SMRT Leiden Bioinformatics: De Novo Assembly

Published in

PacBio

8 min readJun 14, 2018

We are on the last day of SMRT Leiden, a 3 day conference bringing the SMRT Community together to share their scientific discoveries and novel analytical achievements using PacBio sequencing. You can read about day 1 and day 2 here.

Today is the SMRT Informatics Developers Conference, whereas the previous two days focused on scientific research using PacBio, today’s conference is a mixture of bioinformatics talks and open discussion. I do my best at keeping notes of the discussion session, but inevitably not all that was discussed could be captured.

This is part 1 of the Developers Conference covering de novo assembly. The rest of the topics: structural variation, amplicon sequencing, and Iso-Seq, will be covered in the next post.

Sergey delivers the keynote on trio binning while Jim Drake represented the PacBio engineering team to bring you the latest news on software development.

Sergey Koren (NHGRI, GIS, @sergekoren) kicked off the keynote on the topic of TrioBinning (preprint), a novel approach for complete haplotype reconstruction. He stated that the common approach of sequencing inbred organisms is likely not the best one — inbreeding is not perfect and the two haplotypes composing the individual are rarely identical. This makes assembly harder and can cause downstream issues. Instead, Sergey and his group proposed a mindset shift: sequence the outbred individuals instead.

The TrioBinning approach works by first sequencing the parents using short reads and then the offspring using PacBio. PacBio reads are then classified into two parental clusters based on exact k-mer matching and assembled independently. This approach has several advantages including phase-specific Arrow-polishing using only the classified reads, gap filling with haplotype specific reads, and easier addressing of different repeat content.

Sergey and his team tested this approach on a number of different genomes, including Arabidopsis, human (NA12878), and an Angus x Brahman F1 bull, with success. On the NA12878 dataset, they compared the 10X Supernova (short read only) assembly and TrioCanu (PacBio only) assembly, and found that the PacBio assembly assembled the Alu and LINE repeats while the short reads couldn’t.

Sergey briefly mentioned quickmerge, which creates “pseudo-haplotypes” by merging haplotypes to create longer (but not always correctly phased) contigs for those who wish to see a longer N50 stat on their table… I mean, to span repeats that may break contigs in only one of the haplotypes.

Software mentioned in this talk:

· trioBinning

· Canu

· quickmerge

James Drake (PacBio) talked about the recent and upcoming SMRT Link/SMRT Analysis releases.

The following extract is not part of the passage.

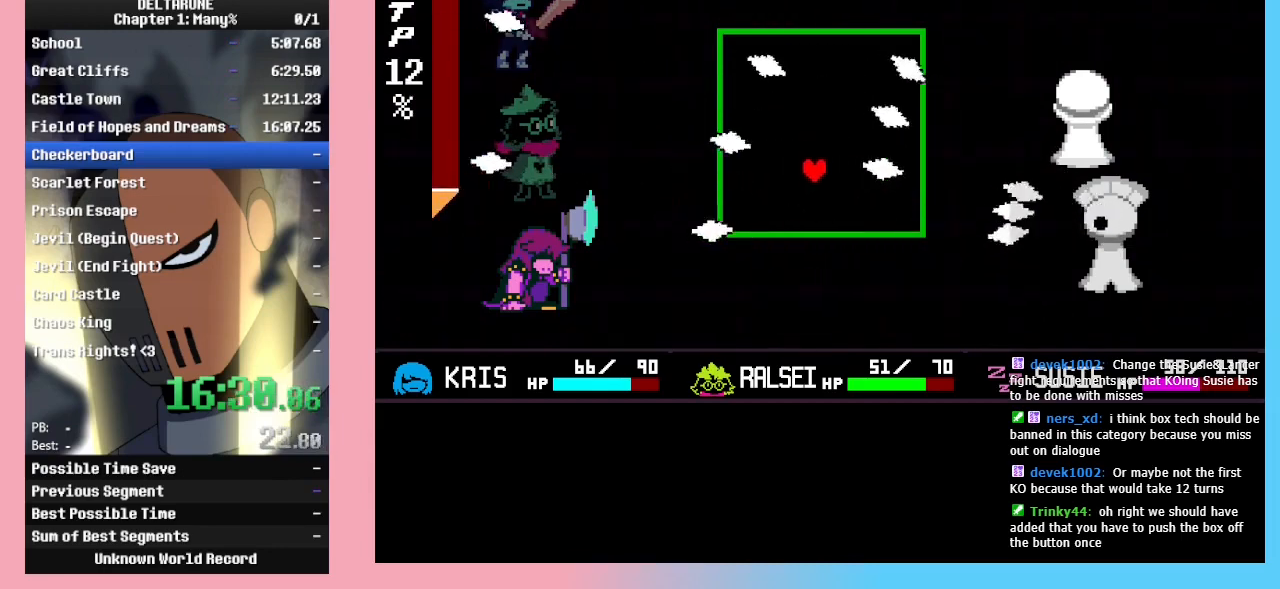
{"keys": ["down"], "events": [[133, "left", "up"], [167, "right", "down"], [233, "up", "up"], [367, "right", "up"], [467, "down", "down"]]}
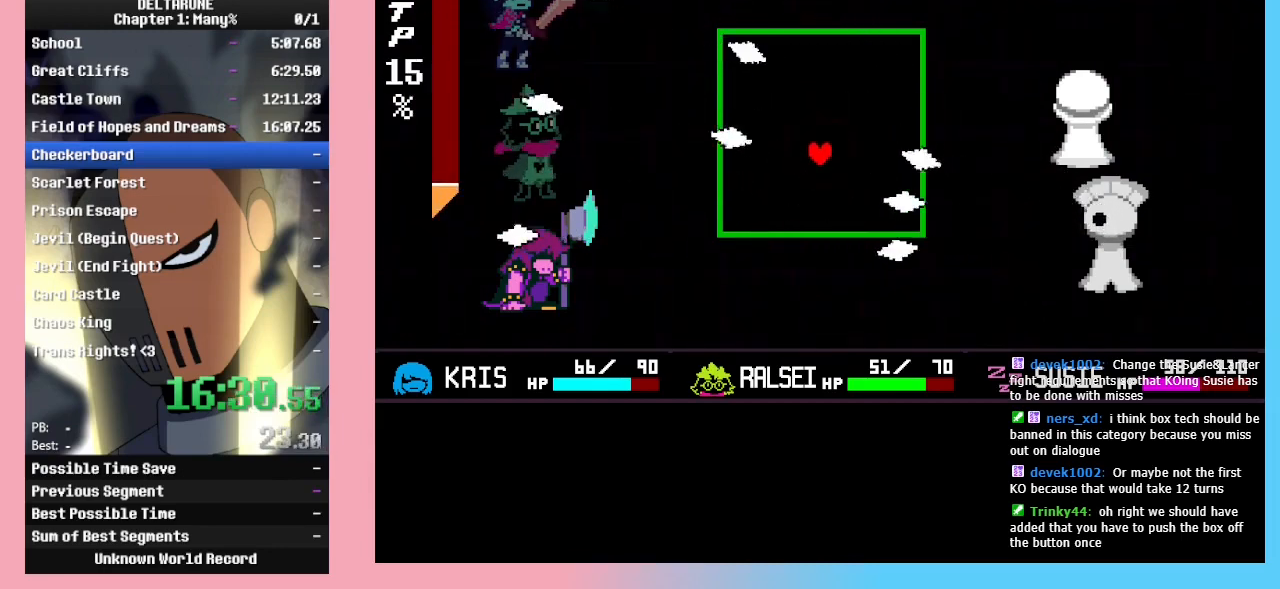
{"keys": [], "events": [[33, "down", "up"], [333, "right", "down"], [433, "right", "up"]]}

This includes Iso-Seq3 (see my SMRTLeiden presentation) and pbsv 2.0 (see Armin’s SMRTLeiden presentation). But a lot of work went into making SMRT Link more user friendly, contain more data information and figures, better barcoding support, and finally, security. He encourages developers to look into SMRT Tools Reference Guide which gives command line-savvy users a lot more control.

Jim addressed a common naming confusion regarding PacBio’s consensus tools. “Quiver” and “Arrow” are both consensus algorithms. The command line tool is called variantCaller which employs both.

Jim briefly mentioned pbbamify, which can convert any arbitrary BAM file to a PacBio-compatible BAM file. Why do you need this? Because users may use aligners other than BLASR to generate alignments for consensus calling.

Jim also addressed a common confusion. Why do we have algorithms called Quiver and Arrow which are used to “polish” data into consensus sequences? What are the actual command line names for these tools? It should be understood that “Consensus” is a concept, the goal of which is “to fix noisy reads by piling them up”. To reach that goal of calling consensus, different algorithms have been invented throughout the years. For the PacBio RS II data it was Quiver, for the Sequel System data it was Arrow. variantCaller is the command line tool that knows when to call Quiver or Arrow, depending on which instrument the data was generated on. This is reflected in the SMRT Tools documentation where the ` — algorithm` parameter can accept `arrow` or `quiver`. CCS (circular consensus sequence), which also calls consensus sequences, is a single-molecule consensus; one CCS read is produced per ZMW (i.e., from one SMRTbell template with a single insert). Quiver and Arrow are multi-molecule consensus; they call a consensus given multiple ZMWs (i.e., from multiple SMRTbell templates with overlapping inserts).

Program usage description for variantCaller in SMRT Tools Reference Guide.

Jim acknowledged two remaining challenges in consensus calling: long homopolymer and diploid consensus calling. Headway has been made in both of these areas.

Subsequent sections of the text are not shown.